- Yapılacak İşler -
• a. Gilles de Rais hakkındaki metinde "Gilles de Rais, oldukça" ifadesinden "bir şey değildi." ifadesine kadar olan bölümü, "aciz" ifadesini "zavallı" ile değiştirerek yeniden yazınız.
• b. Gilles de Rais hakkındaki metne göre Gilles de Rais'nin savaş alanlarında yetenekli ve korkusuz bir savaşçı olarak nam salmasının nedenini açıklayınız.
──────── Belge Alıntısı
140 Çocuğa İşkence Edip Öldüren Bir Zamanların En Psikopat Seri Katili: Gilles de Rais!

Eğer sıradan biri olarak yaşasaydı, tarih onu Yüzyıl Savaşları'nda vatanına en iyi şekilde hizmet etmiş seçkin bir asker, varlıklı bir asilzade ve Jeanne d'Arc'ın sağ kolu olarak hatırlayabilirdi. Ancak Breton asilzadesi, eşine az rastlanır türden bir canilik sergileyerek adını tarihe kanla yazmayı tercih etti. Kimden mi bahsediyoruz? 140 çocuğa işkence edip öldüren bir zamanların en psikopat seri katili, gerçek Mavi Sakal Gilles de Rais'den tabii ki...

Gilles de Rais, oldukça zorlu bir çocukluk geçirdi. Babası Guy de Laval, bir av kazasında gözlerinin önünde öldü. Annesi Marie de Craon ise bilinmeyen bir nedenden dolayı hayata gözlerini yumdu.

Küçük yaşta öksüz kalan Gilles, anne tarafından büyükbabası Jean de Craon tarafından yetiştirildi. Büyükbabası güç ve para düşkünü bir adamdı ve Gilles de Rais, büyükbabasının amaçları doğrultusunda kullanılan aciz bir piyondan başka bir şey değildi.

Gençlik yıllarında askerliğe merak salan Gilles de Rais, fevri ve atılgan bir karaktere sahip olduğu için savaş alanlarında yetenekli ve korkusuz bir savaşçı olarak nam salmıştı.

Fransa'nın kurtarıcısı olarak görülen Jeanne d'Arc 1429'da sahneye çıktığında ise Gilles de Rais'nin hayatı sonsuza dek değişti. Jeanne d'Arc artık onun en büyük tutkusu ve hayatının tek vazgeçilmezi olacaktı...

Gilles, ergenlik yıllarını çoğunlukla erkeklerin arasında geçirmiş ve bunun da etkisiyle ilk cinsel deneyimini erkek kuzeniyle yaşamıştı.

Jeanne d'Arc'ın onu bu kadar etkilemesinin sebeplerinden biri de genç kadının dış görünüşünün bir erkek çocuğundan farksız olmasıydı. Erken yaşta Catherine de Thouars ile evlenen Gilles'in, bu evlilikten pek de memnun olduğu söylenemezdi. Biraz büyükbabasının arzusu biraz da kaçma isteğiyle Yüzyıl Savaşları'nda yer almak için orduya katıldı.

Jeanne d'Arc ile omuz omuza savaşan ve yeteneklerini herkese kanıtlayan de Rais'e 25 yaşındayken Kral VII. Charles tarafından mareşal rütbesi verildi.
────────────────
──────── Sağlanan Veriler
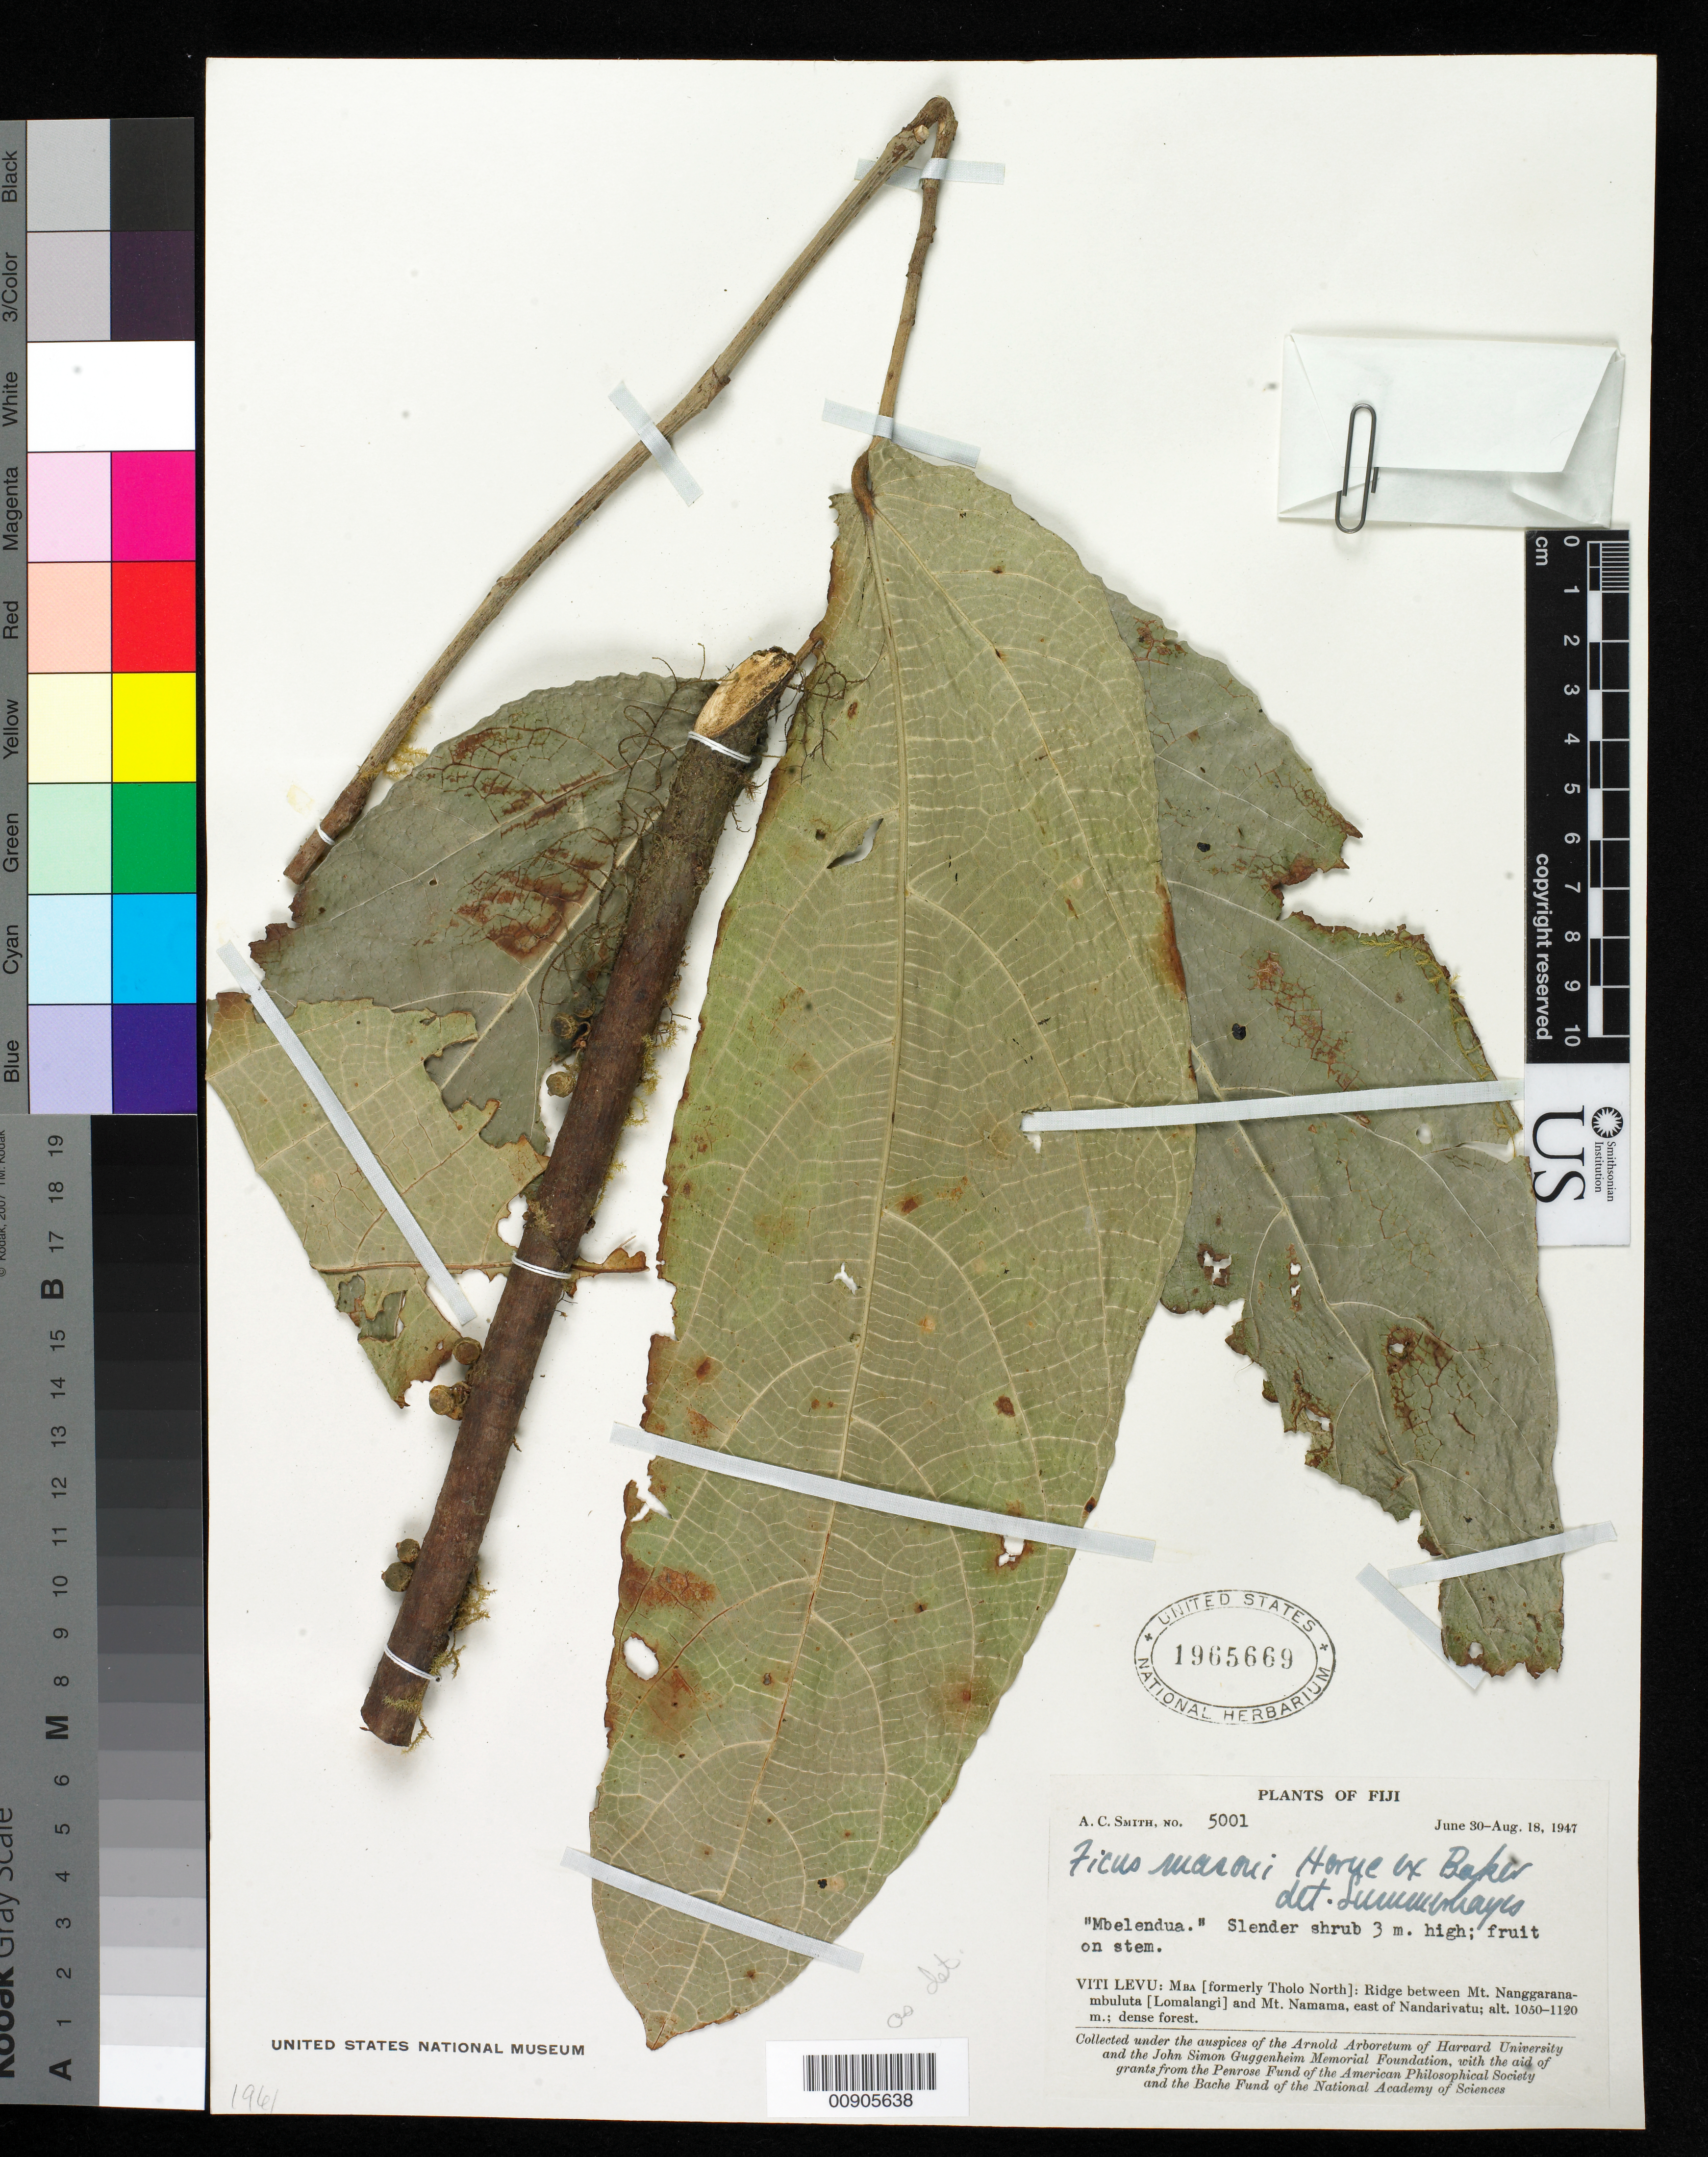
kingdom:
────────────────
- Sıralı Çözümler -
• a.
Gilles de Rais, oldukça zorlu bir çocukluk geçirdi. Babası Guy de Laval, bir av kazasında gözlerinin önünde öldü. Annesi Marie de Craon ise bilinmeyen bir nedenden dolayı hayata gözlerini yumdu.

Küçük yaşta öksüz kalan Gilles, anne tarafından büyükbabası Jean de Craon tarafından yetiştirildi. Büyükbabası güç ve para düşkünü bir adamdı ve Gilles de Rais, büyükbabasının amaçları doğrultusunda kullanılan zavallı bir piyondan başka bir şey değildi.

• b. Gilles de Rais, fevri ve atılgan bir karaktere sahip olduğu için savaş alanlarında yetenekli ve korkusuz bir savaşçı olarak nam salmıştı.